Client Integrations
Claude Code
Register a Vectoralix MCP server inside a Claude Code project so the assistant can call its tools during coding sessions. Claude Code supports both project-scoped servers (committed alongside the repo) and user-scoped servers (per-developer).
Before you start
- Claude Code installed and authenticated on the machine.
- A project directory you want to attach the server to.
- The Vectoralix endpoint URL, plus the endpoint token if the server is private.
Project-scoped vs user-scoped servers
Claude Code separates MCP server registration into two scopes. Project scope lives inside the repo and applies to anyone who clones it; user scope lives in your home directory and follows you across projects. The right choice depends on whether the server's tools belong to the codebase or to your personal workflow.
- Project scope — commit the server registration so every contributor inherits the same MCP endpoint. Each developer supplies their own private-server token out-of-band rather than committing it.
- User scope — keep the server private to your machine. Useful for personal scratchpad servers or for testing servers you do not want the rest of the team to see yet.
Add the server with claude mcp add
Claude Code exposes a CLI command to register MCP servers. The exact flag names and scope syntax have evolved across releases, so consult the Claude Code documentation for the version you have installed; the canonical shape is the friendly name, the URL, and an Authorization header for private servers.
Public server
claude mcp add vectoralix-docs https://vectoralix.com/mcp/<serverUid>
Private server
claude mcp add vectoralix-docs https://vectoralix.com/mcp/<serverUid> \
--header "Authorization: Bearer <endpoint-token>"
The flag for headers and the precise scope flag name (project vs user) are owned by Claude Code itself; run claude mcp add --help to see the current syntax for your version. The shape above — name, URL, Authorization header — is the canonical pattern.
Keeping the token out of the committed config
For project-scoped private servers, do not check the endpoint token into the repository. Commit the URL only, and have each developer set the Authorization header from an environment variable read by their shell or a local override file. The Vectoralix endpoint treats every developer's token as identical for that server — there is no per-developer scoping at the protocol layer.
Verify the connection
- Reload Claude Code (restart the session or run the relevant reload command for your version).

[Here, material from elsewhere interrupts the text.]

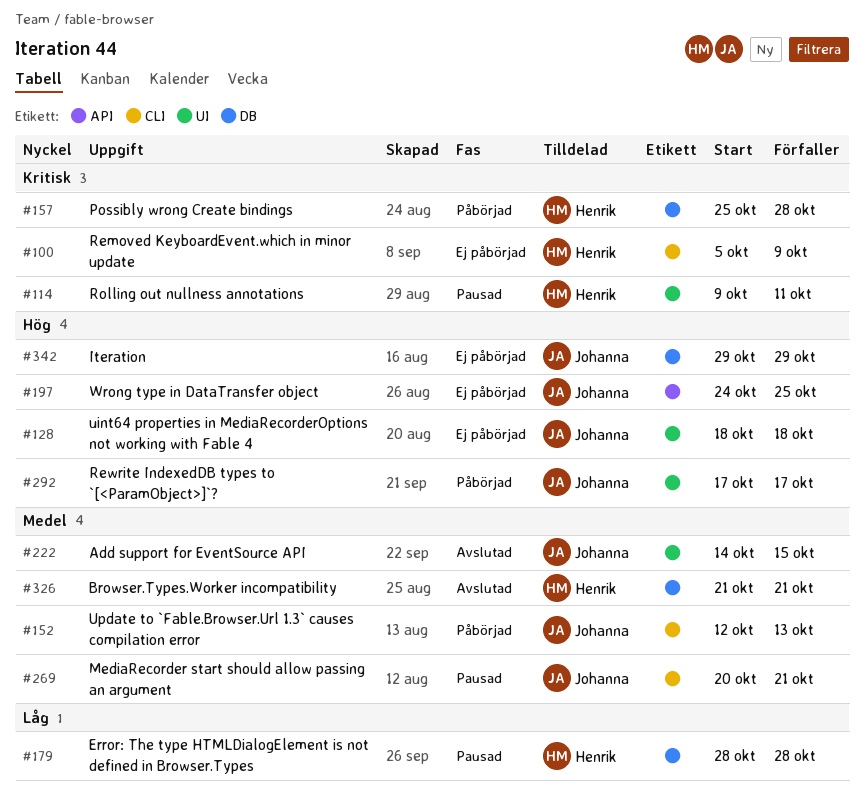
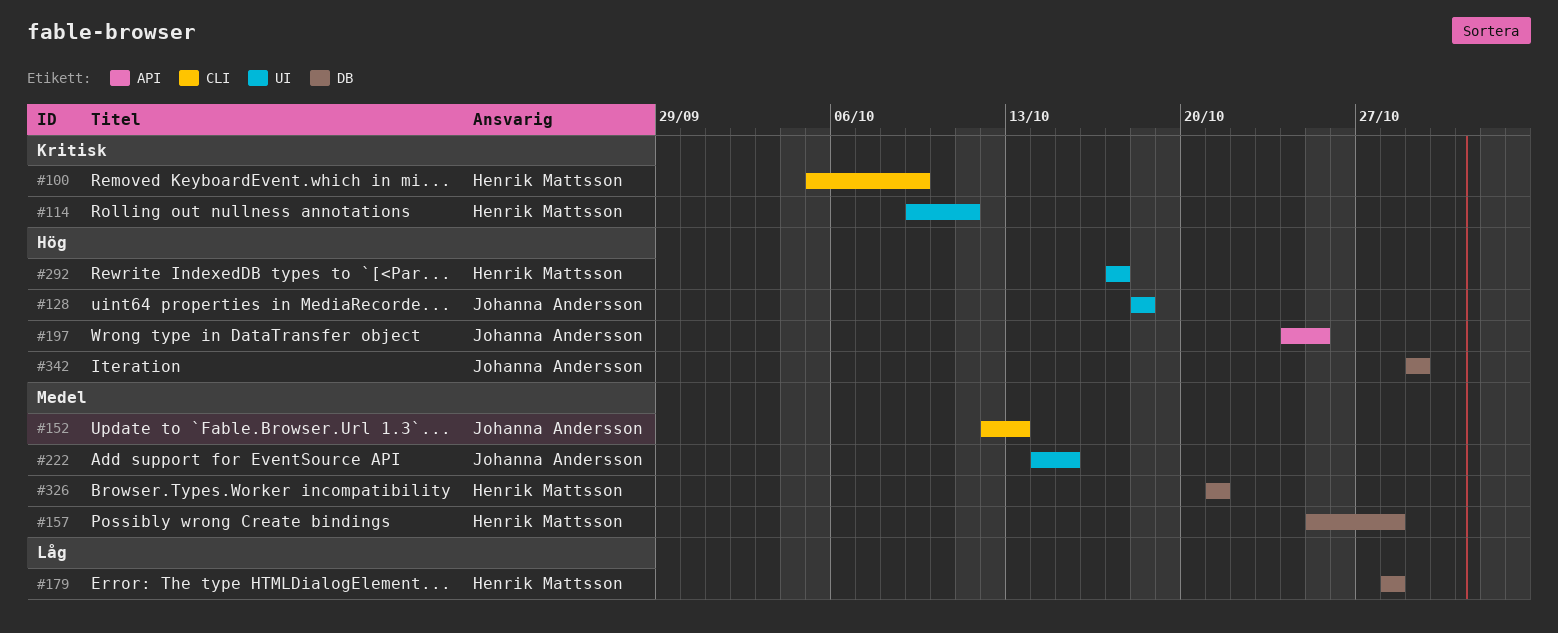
#157, priority: Kritisk -> Medel
#269: present -> none
#292, owner: Johanna Andersson -> Henrik Mattsson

- Inside a session, run /mcp to list connected servers; the friendly name you registered should appear with its tool count.
- Ask Claude Code a prompt that exercises a Vectoralix tool — for File Search, "Find files about X in my docs" — and confirm the response references real content.
Team workflow note
A common pattern is to commit the project-scoped server URL so every contributor automatically picks it up after pulling, while each developer sources their own private-server token from a local file or password manager. New hires get the same MCP wiring on day one without anyone re-running registration commands.
Troubleshooting
- /mcp shows zero servers — the registration was applied to a different scope. Re-run with the explicit scope flag and confirm with claude mcp list.
- Server is listed but tools fail with 401 — the Authorization header was not picked up. Check the env var the project config references actually has a value in your shell.
- Tools appear but call results are empty — verify the server has an active (or default) version and the tool is enabled on it.